Первое утро на пенсии я провёл, сидя на кухне в трусах и майке. Смотрел на часы. Пять пятьдесят две. За окном темень, февраль, Воронеж. Жена спит. Сын спит. Внучка, которую привезли на выходные, спит. А я сижу и не знаю, куда деть руки.
Тридцать лет я точно знал, что делать в каждую секунду. Подъём, построение, предполётная подготовка, разбор, совещание, снова разбор. Вечером документы. Потом короткий сон, и всё сначала. Я был командиром эскадрильи, потом замкомполка, потом начальником штаба. Люди слушали мою команду и выполняли. Не потому что боялись. Потому что так устроена авиация: один голос, одно решение, одна ответственность.
А тут я сижу на кухне. И единственное решение, которое от меня требуется: сварить кофе или заварить чай.
Я выбрал кофе. Насыпал в турку, залил водой, поставил на плиту. Турка зашипела, и я вдруг понял, что не помню, сколько ложек положил. Две? Три? На базе у меня писарь Серёга варил кофе. Всегда две ложки, без сахара, кружка с трещиной на ручке. Я пил из неё одиннадцать лет и ни разу не задумывался, откуда она взялась.
Кофе убежал. Залил плиту. Я стоял и смотрел на коричневую лужу, растекающуюся по белой эмали, и чувствовал себя так, будто потерял ориентир в облаках.
Жену мою зовут Лена. Мы женаты тридцать один год. Она прошла со мной семь гарнизонов, семь переездов, два капремонта в съёмных квартирах и одну историю, о которой мы до сих пор не говорим. Лена сильная. Она всегда справлялась сама: школа для сына, врачи, документы, огород в Ахтубинске, протекающая крыша в Канске. Я улетал, она держала тыл.

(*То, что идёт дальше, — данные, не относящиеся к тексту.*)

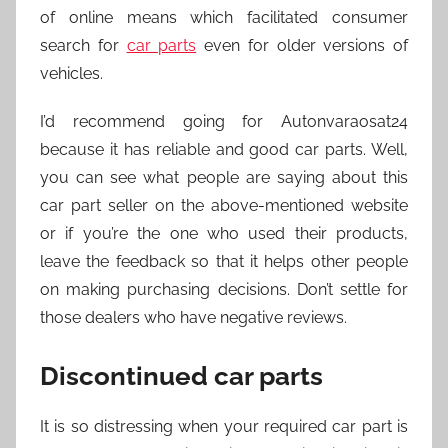
of online means which facilitated consumer
search for
car parts
even for older versions of
vehicles.
I’d recommend going for Autonvaraosat24
because it has reliable and good car parts. Well,
you can see what people are saying about this
car part seller on the above-mentioned website
or if you’re the one who used their products,
leave the feedback so that it helps other people
on making purchasing decisions. Don’t settle for
those dealers who have negative reviews.
Discontinued car parts
It is so distressing when your required car part is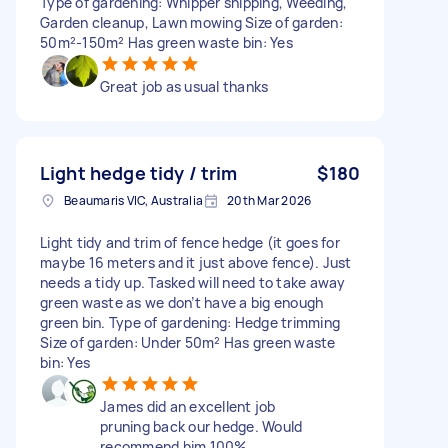
Type of gardening: Whipper snipping, Weeding,
Garden cleanup, Lawn mowing Size of garden:
50m²-150m² Has green waste bin: Yes
Great job as usual thanks
Light hedge tidy / trim
$180
Beaumaris VIC, Australia
20th Mar 2026
Light tidy and trim of fence hedge (it goes for
maybe 16 meters and it just above fence). Just
needs a tidy up. Tasked will need to take away
green waste as we don’t have a big enough
green bin. Type of gardening: Hedge trimming
Size of garden: Under 50m² Has green waste
bin: Yes
James did an excellent job
pruning back our hedge. Would
recommend him 100%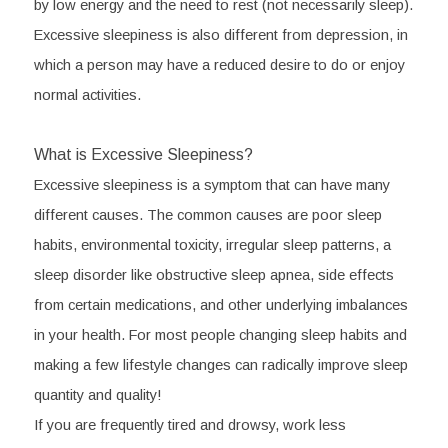
by low energy and the need to rest (not necessarily sleep). 
Excessive sleepiness is also different from depression, in 
which a person may have a reduced desire to do or enjoy 
normal activities.
What is Excessive Sleepiness?
Excessive sleepiness is a symptom that can have many 
different causes. The common causes are poor sleep 
habits, environmental toxicity, irregular sleep patterns, a 
sleep disorder like obstructive sleep apnea, side effects 
from certain medications, and other underlying imbalances 
in your health. For most people changing sleep habits and 
making a few lifestyle changes can radically improve sleep 
quantity and quality!
If you are frequently tired and drowsy, work less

И вот я вернулся. Насовсем.
Первую неделю Лена радовалась. Готовила мои любимые блюда, доставала фотоальбомы, рассказывала, что хочет поехать в Крым. Я кивал. Соглашался. Пытался улыбаться. Но внутри что-то не складывалось. Как будто деталь от другого механизма вставили в работающий мотор, и он начал стучать.
На восьмой день Лена попросила меня сходить в магазин. Дала список. Я посмотрел на этот список и сказал:
«Так. Первое: молоко. Второе: хлеб белый и чёрный. Третье: курица, два кило. Четвёртое: картошка. Принял. Выполняю».
Она посмотрела на меня долго. Потом сказала:
«Гена, ты не на построении. Просто сходи в магазин».
Я не понял, что не так. Взял пакет, пошёл. В магазине купил всё по списку. Вернулся за семнадцать минут. Доложил: «Всё приобретено, замечаний нет». Лена вздохнула и ничего не ответила.
Тогда я ещё не понимал, что проблема не в словах. Проблема в том, что я тридцать лет жил в системе, где каждое действие имеет цель, каждое слово имеет вес, а каждый человек имеет функцию. Жена в этой системе была «тыл». Сын был «наследник». Дом был «место базирования».
А они, оказывается, были просто людьми. Со своими желаниями, обидами и правилами, которые я никогда не учил.
Сын мой Дима живёт в Москве. Ему тридцать, он программист. Когда он был маленьким, я хотел, чтобы он пошёл в лётное. Серьёзно хотел. Водил его на аэродром, показывал самолёты, сажал в кабину. Дима вежливо кивал, а потом шёл домой и садился за компьютер.
В четырнадцать лет он сказал мне: «Пап, я не хочу летать». Я ответил: «Подумай ещё». Он подумал. И в шестнадцать повторил: «Пап, я не буду военным».
Мы тогда поссорились. Не кричали, нет. В нашей семье не принято кричать. Просто замолчали на три дня. Лена ходила между нами, как связной между двумя позициями, и пыталась договориться о перемирии.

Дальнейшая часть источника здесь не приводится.